If you were looking for a compendium of modern Hollywood clichés you need look no further than Backdraft. From Gregory Widen‘s script to Ron Howard’s directing, Hans Zimmer’s music to the performances from an otherwise eye-catching cast, it is so unrelentingly formulaic as to, given the talent involved, beggar belief.
The film opens with a preamble in which a young boy (who looks like director probably looked at the same age), Brian, sees his fireman dad (Kurt Russell) immolated by a fireball (caused by the eponymous and much-to-be-exposed backdraft). One hopes the egregiously mawkish tone is because the tragedy is seen through a child’s eyes, but the bad news is that the film pretty much remains in the same vein.

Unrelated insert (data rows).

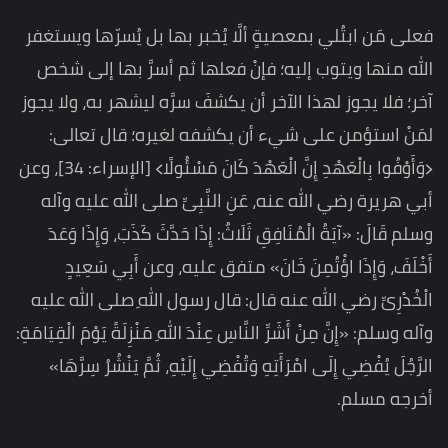
فعلى مَن ابتُلي بمعصيةٍ ألَّا يُخبر بها بل يُسرّها ويستغفر
الله منها ويتوب إليه؛ فإنْ فعلها ثم أسرَّ بها إلى شخص
آخر؛ فلا يجوز لهذا الآخر أن يكشفَ سرَّه ليشهر به، ولا يجوز
لمَنْ استؤمن على شيء أن يكشفه لغيره؛ قال تعالى:
﴿وَأَوْفُوا بِالْعَهْدِ إِنَّ الْعَهْدَ كَانَ مَسْئُولًا﴾ [الإسراء: 34]، وعن
أبي هريرة رضي الله عنه، عَنِ النَّبِىِّ صلى الله عليه وآله
وسلم قَالَ: «آيَةُ الْمُنَافِقِ ثَلَاثٌ: إِذَا حَدَّثَ كَذَبَ، وَإِذَا وَعَدَ
أَخْلَفَ، وَإِذَا اؤْتُمِنَ خَانَ» متفق عليه، وعن أَبِي سَعِيدٍ
الْخُدْرِىِّ رضي الله عنه قال: قال رسول اللهِ صلى الله عليه
وآله وسلم: «إِنَّ مِنْ أَشَرِّ النَّاسِ عِنْدَ اللهِ مَنْزِلَةً يَوْمَ الْقِيَامَةِ:
الرَّجُلَ يُفْضِي إِلَى امْرَأَتِهِ وَتُفْضِي إِلَيْهِ، ثُمَّ يَنْشُرُ سِرَّهَا»
أخرجه مسلم.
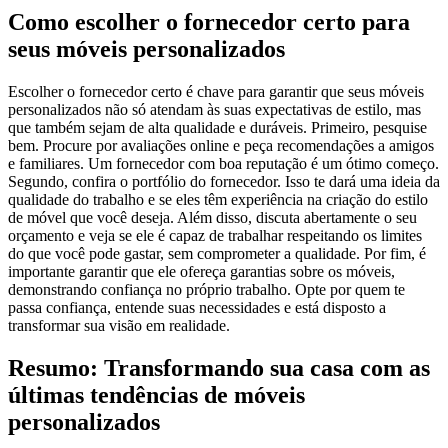
Como escolher o fornecedor certo para
seus móveis personalizados
Escolher o fornecedor certo é chave para garantir que seus móveis
personalizados não só atendam às suas expectativas de estilo, mas
que também sejam de alta qualidade e duráveis. Primeiro, pesquise
bem. Procure por avaliações online e peça recomendações a amigos
e familiares. Um fornecedor com boa reputação é um ótimo começo.
Segundo, confira o portfólio do fornecedor. Isso te dará uma ideia da
qualidade do trabalho e se eles têm experiência na criação do estilo
de móvel que você deseja. Além disso, discuta abertamente o seu
orçamento e veja se ele é capaz de trabalhar respeitando os limites
do que você pode gastar, sem comprometer a qualidade. Por fim, é
importante garantir que ele ofereça garantias sobre os móveis,
demonstrando confiança no próprio trabalho. Opte por quem te
passa confiança, entende suas necessidades e está disposto a
transformar sua visão em realidade.
Resumo: Transformando sua casa com as
últimas tendências de móveis
personalizados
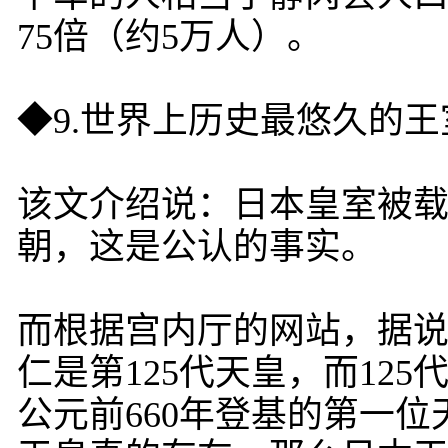
75倍（约5万人）。
◆9.世界上历史最悠久的王
该文介绍说：日本皇室被
朝，这是公认的事实。
而根据宫内厅的网站，据说
仁是第125代天皇，而12
公元前660年登基的第一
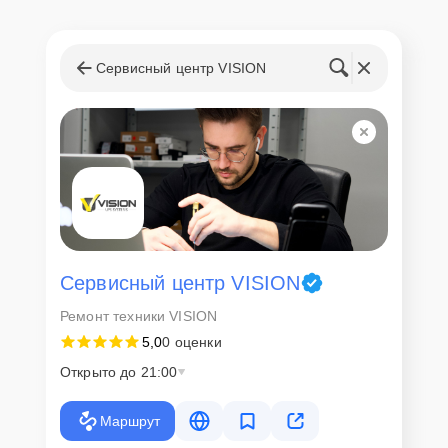
Сервисный центр VISION
Сервисный центр VISION
Ремонт техники VISION
5,0
0 оценки
Открыто до 21:00
Маршрут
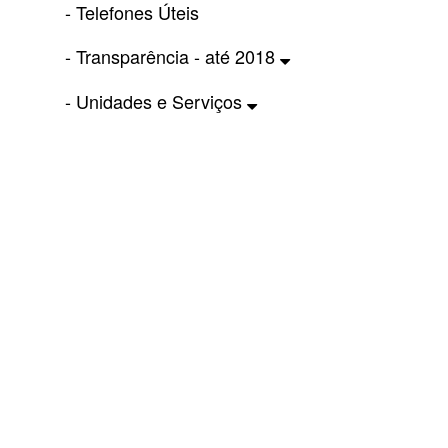
- Telefones Úteis
- Transparência - até 2018
- Unidades e Serviços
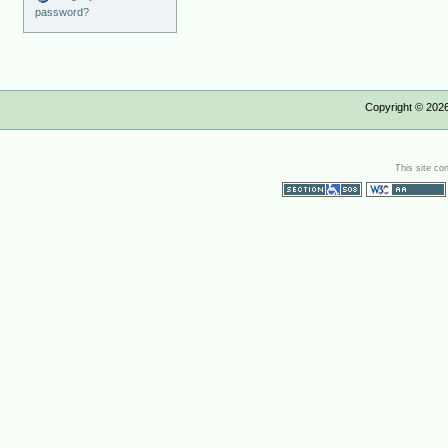
password?
Copyright ©
202
This site co
Section 508
WCAG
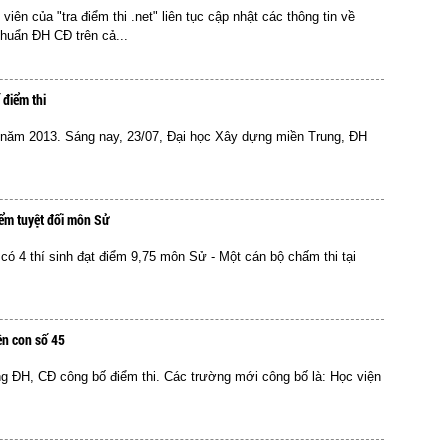
viên của "tra điểm thi .net" liên tục cập nhật các thông tin về
chuẩn ĐH CĐ trên cả...
 điểm thi
c năm 2013. Sáng nay, 23/07, Đại học Xây dựng miền Trung, ĐH
iểm tuyệt đối môn Sử
có 4 thí sinh đạt điểm 9,75 môn Sử - Một cán bộ chấm thi tại
ên con số 45
ờng ĐH, CĐ công bố điểm thi. Các trường mới công bố là: Học viện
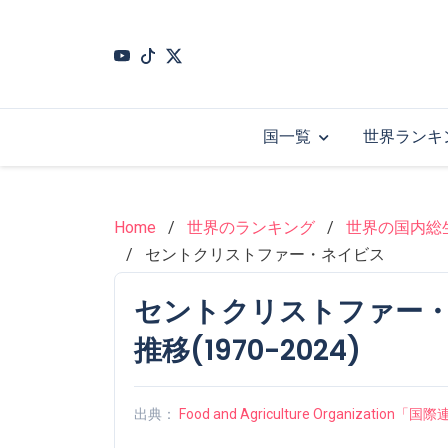
Skip
to
main
content
国一覧
世界ランキ
Home
世界のランキング
世界の国内総生
セントクリストファー・ネイビス
セントクリストファー・
推移(1970-2024)
出典：
Food and Agriculture Organizati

We then cut to the main story which begins some twenty years later. After a patchy personal history Brian is now a rookie fireman and his first assignment is at Chicago’s Engine Company No. 17, where hey-ho, his older brother, Stephen (symptomatic of the film’s heavy-handedness, played by Kurt Russell) also is stationed. Unlike Brian, Stephen is, of course, a living legend in the fire-fighting world, just like Dad, and it doesn’t take long before the two are going head-to-head. To spice this material up both men have rocky relationships (with Jennifer Jason Leigh and Rebecca DeMornay respectively) that they are trying to repair. And just for good measure Brian’s g.f. works for a crooked politician (J.T. Walsh) who is rorting fire department funds. And why not chuck in Robert DeNiro as a canny arson investigator?
Not only does all of this material unfold with dire predictability and laughably trite dialogue but there is an anthropomorphizing theme that is re-iterated to within an inch of its life and which reaches its apogee in Donald Sutherland’s Hannibal Lecter of arson - that fire is not just fire but has human like qualities and that “to kill it you have to love it just a little bit” (or words to that effect).
If the hackneyed script is at the heart of the problem and Howard gives us what presumably exactly was on the page, it’s hard to respect Sutherland or DeNiro for their respectively embarrassing and by-numbers contributions, Leigh is woefully miscast and Baldwin appears to be channeling Nicholas Cage. Russell does give his all as the alpha male father substitute (nicknamed “Bull”, which deserves to be read both ways) but nothing can shake the stereotypicality of his character. The scene in which he emerges from the flames heroically holding a black child is a gem of ridiculously earnest self-importance.
The only thing about the film that deserves commendation is the pre-CGI-era recreation of the fires. Needless to say, however that does not a good movie make. Surprisingly, or maybe not, the film was a box office hit.